A chanchada que o consolidou é, nas palavras dele próprio, a expressão de uma época de simplicidade generalizada. Não poderia faltar aí um clipe de Grande Otelo vestido de Julieta, trocando juras de amor com o Romeu de Ankito – ou Ankito de Romeu – em 1949.
Onipresente na trilha sonora é o samba, o mais brasileiro dos ritmos. Grande Otelo não se explica sem samba, seja como sua paixão ou como assunto de trabalho, a exemplo do sambista que interpreta com maestria em “Rio Zona Norte” (1957). Grande Otelo foi também compositor, de destino nem tão trágico quanto o protagonista do filme de Nelson Pereira dos Santos: cantou no cinema algumas de suas marchinhas, inclusive vestido de vedete.
A vida de Grande Otelo não é toda sem tragédias. A maior delas, ocorrida em 1949, foi a morte do filho pequeno, assassinado pela própria mãe, que em seguida se matou.
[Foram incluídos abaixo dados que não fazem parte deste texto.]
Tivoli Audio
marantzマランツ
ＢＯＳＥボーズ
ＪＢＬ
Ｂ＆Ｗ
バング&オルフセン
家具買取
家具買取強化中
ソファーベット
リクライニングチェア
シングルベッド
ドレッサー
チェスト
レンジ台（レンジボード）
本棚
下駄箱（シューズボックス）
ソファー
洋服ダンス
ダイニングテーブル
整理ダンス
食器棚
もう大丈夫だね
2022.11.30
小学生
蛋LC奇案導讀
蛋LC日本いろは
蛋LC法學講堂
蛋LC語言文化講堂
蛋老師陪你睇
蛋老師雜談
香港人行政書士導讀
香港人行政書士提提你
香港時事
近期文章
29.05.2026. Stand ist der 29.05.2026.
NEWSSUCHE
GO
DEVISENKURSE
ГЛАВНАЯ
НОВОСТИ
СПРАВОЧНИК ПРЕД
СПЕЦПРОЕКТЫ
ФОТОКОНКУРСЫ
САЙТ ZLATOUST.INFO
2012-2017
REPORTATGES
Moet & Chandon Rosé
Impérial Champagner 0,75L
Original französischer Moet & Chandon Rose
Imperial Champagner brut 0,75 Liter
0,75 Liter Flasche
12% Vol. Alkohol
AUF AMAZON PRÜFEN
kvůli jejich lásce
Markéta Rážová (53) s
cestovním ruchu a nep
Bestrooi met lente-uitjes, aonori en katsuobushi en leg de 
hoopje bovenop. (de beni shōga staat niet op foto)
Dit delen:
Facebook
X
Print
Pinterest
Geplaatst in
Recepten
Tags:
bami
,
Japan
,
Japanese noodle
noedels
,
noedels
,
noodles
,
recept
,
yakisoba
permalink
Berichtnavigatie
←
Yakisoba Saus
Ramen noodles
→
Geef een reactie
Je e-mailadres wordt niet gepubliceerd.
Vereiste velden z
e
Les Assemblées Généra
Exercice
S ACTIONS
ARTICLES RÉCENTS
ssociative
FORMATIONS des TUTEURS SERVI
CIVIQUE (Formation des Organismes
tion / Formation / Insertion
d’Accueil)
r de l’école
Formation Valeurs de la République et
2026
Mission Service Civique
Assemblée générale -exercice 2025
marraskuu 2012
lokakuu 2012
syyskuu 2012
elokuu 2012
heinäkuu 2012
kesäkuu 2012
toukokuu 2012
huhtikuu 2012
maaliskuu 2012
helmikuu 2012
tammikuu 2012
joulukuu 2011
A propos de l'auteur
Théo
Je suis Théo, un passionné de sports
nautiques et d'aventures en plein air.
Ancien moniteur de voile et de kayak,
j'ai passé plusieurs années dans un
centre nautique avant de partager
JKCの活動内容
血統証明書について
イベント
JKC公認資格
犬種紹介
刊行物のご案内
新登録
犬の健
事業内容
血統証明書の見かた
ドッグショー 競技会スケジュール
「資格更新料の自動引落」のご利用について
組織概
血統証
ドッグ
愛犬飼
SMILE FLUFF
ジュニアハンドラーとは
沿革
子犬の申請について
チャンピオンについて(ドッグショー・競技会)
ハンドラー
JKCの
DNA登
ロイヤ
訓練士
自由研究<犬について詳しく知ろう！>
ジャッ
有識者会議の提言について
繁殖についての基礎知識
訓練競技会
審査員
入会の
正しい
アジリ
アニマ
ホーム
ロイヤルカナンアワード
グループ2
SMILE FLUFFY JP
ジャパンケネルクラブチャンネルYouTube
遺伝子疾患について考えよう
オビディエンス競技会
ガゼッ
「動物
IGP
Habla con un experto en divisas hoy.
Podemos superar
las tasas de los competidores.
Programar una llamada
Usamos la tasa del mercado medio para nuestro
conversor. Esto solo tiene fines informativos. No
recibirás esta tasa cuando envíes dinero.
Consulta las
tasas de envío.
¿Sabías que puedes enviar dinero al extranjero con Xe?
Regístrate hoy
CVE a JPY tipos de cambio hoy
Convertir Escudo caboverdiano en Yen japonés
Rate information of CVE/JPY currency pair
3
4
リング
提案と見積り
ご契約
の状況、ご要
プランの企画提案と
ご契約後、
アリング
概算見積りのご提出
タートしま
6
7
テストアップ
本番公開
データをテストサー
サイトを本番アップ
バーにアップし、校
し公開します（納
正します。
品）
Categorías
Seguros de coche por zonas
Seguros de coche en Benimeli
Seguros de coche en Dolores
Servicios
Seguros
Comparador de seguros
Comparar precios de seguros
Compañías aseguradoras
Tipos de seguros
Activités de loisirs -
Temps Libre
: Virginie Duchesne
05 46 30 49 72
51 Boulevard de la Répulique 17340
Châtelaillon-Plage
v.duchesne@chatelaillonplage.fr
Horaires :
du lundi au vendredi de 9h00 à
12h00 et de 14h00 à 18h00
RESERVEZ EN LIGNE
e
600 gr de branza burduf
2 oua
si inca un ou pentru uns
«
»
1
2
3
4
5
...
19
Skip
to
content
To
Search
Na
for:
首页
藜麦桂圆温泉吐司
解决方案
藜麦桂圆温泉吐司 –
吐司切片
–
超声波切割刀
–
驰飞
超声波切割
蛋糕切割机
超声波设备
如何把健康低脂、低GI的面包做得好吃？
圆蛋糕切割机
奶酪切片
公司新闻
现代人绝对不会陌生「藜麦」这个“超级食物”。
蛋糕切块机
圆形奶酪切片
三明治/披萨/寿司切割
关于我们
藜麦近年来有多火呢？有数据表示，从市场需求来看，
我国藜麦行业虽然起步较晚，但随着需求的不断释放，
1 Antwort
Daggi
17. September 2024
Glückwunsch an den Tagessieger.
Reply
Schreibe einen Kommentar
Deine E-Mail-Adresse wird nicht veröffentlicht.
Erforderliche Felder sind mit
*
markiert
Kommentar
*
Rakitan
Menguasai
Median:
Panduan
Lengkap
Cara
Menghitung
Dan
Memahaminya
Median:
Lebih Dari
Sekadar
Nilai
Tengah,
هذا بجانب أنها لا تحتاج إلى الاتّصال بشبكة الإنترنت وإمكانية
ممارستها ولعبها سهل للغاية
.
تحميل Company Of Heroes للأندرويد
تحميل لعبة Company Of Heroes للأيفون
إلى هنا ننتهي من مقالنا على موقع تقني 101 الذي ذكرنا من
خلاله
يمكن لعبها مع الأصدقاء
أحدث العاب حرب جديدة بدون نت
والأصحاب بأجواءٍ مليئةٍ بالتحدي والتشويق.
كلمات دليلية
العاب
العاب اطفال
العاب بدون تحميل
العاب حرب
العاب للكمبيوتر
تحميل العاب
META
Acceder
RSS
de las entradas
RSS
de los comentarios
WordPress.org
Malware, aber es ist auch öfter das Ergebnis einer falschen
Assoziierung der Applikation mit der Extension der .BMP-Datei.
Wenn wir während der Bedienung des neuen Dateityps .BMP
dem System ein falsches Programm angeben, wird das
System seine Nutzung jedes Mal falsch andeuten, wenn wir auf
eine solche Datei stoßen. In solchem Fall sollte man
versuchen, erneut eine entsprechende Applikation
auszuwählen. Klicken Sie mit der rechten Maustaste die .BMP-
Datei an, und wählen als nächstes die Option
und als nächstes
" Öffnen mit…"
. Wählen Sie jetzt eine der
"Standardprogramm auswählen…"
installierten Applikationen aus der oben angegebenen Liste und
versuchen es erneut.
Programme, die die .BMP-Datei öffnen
A situação quase levou o artista ao suicídio. Conseguiu se reerguer – como “Moleque Tião” havia reerguido o cinema brasileiro – casando-se e tendo mais quatro filhos. As bodas e o nascimento de cada rebento eram assuntos impressos em jornais e revistas. Deu a volta por cima também na carreira quando, após o fim da era de ouro das chanchadas, apesar de o considerarem acabado, se reinventou como artista dramático, fazendo em 1969 um de seus papéis mais conhecidos em “Macunaíma”. Encontrou sucesso ainda na televisão e partiu como trinta anos mais tarde partiria outra grande estrela negra do nosso cinema, Léa Garcia: às vésperas de receber uma homenagem num festival de cinema.
“Othelo, o Grande” partiu de mais de 300 horas de material gravado, editado à exaustão e sempre buscando independizar a narrativa com depoimentos do próprio artista. Sobre sua importância, o diretor Lucas H. Rossi dos Santos declara:
“Eu gosto de imaginar Otelo como um Exu, um orixá que abriu os caminhos para que pessoas negras pudessem estar aqui hoje, trabalhando com arte e cultura no Brasil, inclusive eu. A partir disso, o papel dele é de extrema importância, pois ele conseguiu abrir essa trilha para nós e colaborou não só como artista, mas como um Griô (ancestral que tem por vocação preservar e transmitir as histórias e conhecimentos do seu povo)”.
No meio de um museu, seminu, sentado na pose de “O Pensador” de Rodin, ele consegue fazer com que uma única lágrima escorra de seu olho esquerdo. O único ator brasileiro a trabalhar tanto com Josephine Baker, Orson Welles quanto com Werner Herzog; o homem que Carlos Drummond de Andrade afirmou querer ser. Grande Otelo é gigante. E aqui temos um documentário irretocável sobre ele para que não nos esqueçamos disso.